Friday, November 30, 2012

Books of 2012

I feel like I almost never read books when they come out. There are several reasons for this, the most important of which is that hardcover books are too expensive. But also, I haven't been one to eagerly await a new release since Harry Potter Book 7 came out. The closest I seem to get is that early in the year I will read a few books that were on the "Best of" lists at the end of the previous year.

This year things were a little different. For one, I'm reading more on the Kindle which takes away the extra expense of a hardcover. But also, I eagerly awaited some new releases. Allow me to talk about books I finished that were published in 2012.

The Round House

The Round House, Louise Erdrich
I am a fan of Louise Erdrich- The Master Butcher's Singers Club is one of my favorite books of all time. If you haven't read it, read it. I was interested in this book, just because it was by her, but I wasn't necessarily in a hurry to read it. But I saw it available on Audible, and listened to a clip, and it was read by a Native American and just sounded great to me. Plus I have a membership to Audible, and did not have to pay for the hardback.

The Round House starts with a horrible crime, but it is not a crime novel. It's about modern(ish) life on a reservation, and about what justice means, but mostly it's about a 13-year-old boy and the ways he grows up over the course of a summer. I don't want to call it a coming of age novel, but I guess you could. Several of these characters were featured in A Plague of Doves, but I didn't need that background to be fully invested in their lives. I keep erasing what I might say about this book- I went into it blind, just trusting Erdrich, and was completely overtaken by what she wrote. You should read it that way too. Now go read it.

The Last Policeman

The Last Policeman, Ben H. Winters
I saw this book reviewed somewhere, and thought it would be right up my alley. It is a crime novel, to be sure, but it is set in a pre-apocalyptic world. An asteroid is headed towards Earth and can't be stopped. While this novel focuses on Detective Henry Palace and his seemingly pointless quest to solve a murder in the face of the end of time, there is an underlying current of conspiracy and mystery surrounding the coming apocalypse. As a stand-alone crime novel, this book was just okay. But as the first of a trilogy? I can't wait to follow the larger mystery through two more novels. We have just scratched the surface here.

I avoided the new book costs here by listening to this book as well. However, I didn't love the narrator and will definitely read the rest of the series the old-fashioned way. Although I'll likely go the Kindle route so I don't have to wait on the paperbacks!

The Casual Vacancy

The Casual Vacancy, JK Rowling
As a huge Harry Potter fan, I was very curious about this book. I was not, however, expecting it to be anything like a Harry Potter book. (Apparently a lot of people were? Weird.) As I love to listen to British books being read with a British accent, I got this one from Audible as well.

## Dataset content

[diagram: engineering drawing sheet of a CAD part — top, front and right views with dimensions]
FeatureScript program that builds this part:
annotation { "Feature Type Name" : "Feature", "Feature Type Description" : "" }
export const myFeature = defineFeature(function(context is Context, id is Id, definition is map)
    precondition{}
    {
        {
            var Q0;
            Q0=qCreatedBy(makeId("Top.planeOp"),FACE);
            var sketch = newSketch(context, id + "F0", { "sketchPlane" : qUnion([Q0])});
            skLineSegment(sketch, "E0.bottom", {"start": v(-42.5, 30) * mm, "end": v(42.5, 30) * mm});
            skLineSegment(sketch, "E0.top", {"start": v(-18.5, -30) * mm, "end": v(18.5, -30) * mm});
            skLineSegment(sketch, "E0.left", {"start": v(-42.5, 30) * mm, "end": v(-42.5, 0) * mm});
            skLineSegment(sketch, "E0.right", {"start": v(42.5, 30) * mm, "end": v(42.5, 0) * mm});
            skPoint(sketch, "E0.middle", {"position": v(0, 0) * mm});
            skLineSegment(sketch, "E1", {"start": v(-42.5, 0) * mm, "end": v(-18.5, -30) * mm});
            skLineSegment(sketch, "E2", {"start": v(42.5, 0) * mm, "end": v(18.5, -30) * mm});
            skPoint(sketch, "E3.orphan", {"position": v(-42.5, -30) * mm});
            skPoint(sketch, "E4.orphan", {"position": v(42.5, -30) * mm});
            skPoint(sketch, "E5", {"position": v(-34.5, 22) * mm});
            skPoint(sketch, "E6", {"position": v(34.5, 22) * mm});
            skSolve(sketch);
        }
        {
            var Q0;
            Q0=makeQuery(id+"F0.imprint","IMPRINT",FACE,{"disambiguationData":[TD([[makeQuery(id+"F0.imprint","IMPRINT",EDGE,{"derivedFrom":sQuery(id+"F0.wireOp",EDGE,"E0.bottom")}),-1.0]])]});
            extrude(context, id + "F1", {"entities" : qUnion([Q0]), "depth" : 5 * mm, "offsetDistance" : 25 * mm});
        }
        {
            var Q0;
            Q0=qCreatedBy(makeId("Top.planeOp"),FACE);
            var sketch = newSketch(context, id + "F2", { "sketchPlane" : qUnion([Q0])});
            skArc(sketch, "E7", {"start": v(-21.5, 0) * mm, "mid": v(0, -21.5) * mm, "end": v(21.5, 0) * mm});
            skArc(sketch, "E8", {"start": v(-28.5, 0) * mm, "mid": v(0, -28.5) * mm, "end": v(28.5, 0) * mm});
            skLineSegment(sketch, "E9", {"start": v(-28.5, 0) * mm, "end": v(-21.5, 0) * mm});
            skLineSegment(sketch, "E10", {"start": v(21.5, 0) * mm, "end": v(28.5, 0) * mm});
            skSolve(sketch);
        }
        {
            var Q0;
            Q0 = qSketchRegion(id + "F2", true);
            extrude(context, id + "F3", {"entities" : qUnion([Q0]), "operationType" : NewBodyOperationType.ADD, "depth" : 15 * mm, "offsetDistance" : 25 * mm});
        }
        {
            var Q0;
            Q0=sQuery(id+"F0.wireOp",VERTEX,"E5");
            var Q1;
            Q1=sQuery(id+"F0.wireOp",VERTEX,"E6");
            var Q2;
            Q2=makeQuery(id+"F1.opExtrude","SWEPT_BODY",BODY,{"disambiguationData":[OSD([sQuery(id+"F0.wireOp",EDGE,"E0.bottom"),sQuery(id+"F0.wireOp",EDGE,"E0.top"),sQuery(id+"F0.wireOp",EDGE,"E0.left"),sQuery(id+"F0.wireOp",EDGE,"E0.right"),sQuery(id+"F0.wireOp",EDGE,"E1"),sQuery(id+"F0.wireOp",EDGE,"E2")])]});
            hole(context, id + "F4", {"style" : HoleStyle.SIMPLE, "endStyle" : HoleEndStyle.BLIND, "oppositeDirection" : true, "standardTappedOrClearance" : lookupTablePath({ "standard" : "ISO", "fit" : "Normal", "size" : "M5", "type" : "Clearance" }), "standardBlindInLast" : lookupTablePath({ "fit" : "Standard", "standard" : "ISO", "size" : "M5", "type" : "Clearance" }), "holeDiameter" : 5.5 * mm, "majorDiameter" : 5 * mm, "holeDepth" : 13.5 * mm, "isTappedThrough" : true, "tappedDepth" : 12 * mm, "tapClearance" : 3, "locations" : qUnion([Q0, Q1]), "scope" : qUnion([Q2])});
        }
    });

## To-do list
#1 In the post on books of 2012, which Louise Erdrich novel does the writer name as one of their favorite books of all time?
#2 Carry on the post about the books of 2012 from its last sentence.

## Answers below
#1 The Master Butcher's Singers Club

#2
This book was disappointing. The characters were very broadly written. The story was all about small-town life and gossip and drama, OH THE DRAMA. And it moved so slowly, describing the lives of these cartoon characters in detail that only bored me rather than making me feel any connection to them. Finally, toward the final third of the book, I started to care about some of them. And I admit that I cried at the end. But as soon as I was done I thought, Good lord that was awful! It was kind of like watching an episode of Grey's Anatomy or Glee- I was totally manipulated, sure, but it wasn't quality entertainment. I'm glad I read it, but I can't really recommend it.

Telegraph Avenue

Telegraph Avenue, Michael Chabon
Don't worry, I didn't listen to this one. I would never to that to the master of sentences, Michael Chabon! I really enjoyed reading this one on the Kindle, as I could highlight passages that were totally awesome and then re-read them every time I've picked up the Kindle since.

I was really looking forward to this one. The Amazing Adventures of Kavalier and Clay is one of my favorite books ever, and The Yiddish Policemen's Union isn't far behind. I think my expectatins were too high, because despite the superior writing and beautiful craftmanship of his sentences, overall this one fell a little flat for me. The whole was not greater than the sum of its parts, or however it is you manipulate that phrase to mean what I'm trying to mean. And I think you know what I mean, even though I know many of you don't agree with me on this one.

The Roots of the Olive Tree

The Roots of the Olive Tree, Courtney Miller Santo
Although I do not personally know Santo, many of you do, and I was excited to see this offered on Amazon for a very reasonable price. This was a fun, light read with great characters. I believe Courtney has great potential as a writer and look forward to following her progress.

Broken Harbor (Dublin Murder Squad, #4)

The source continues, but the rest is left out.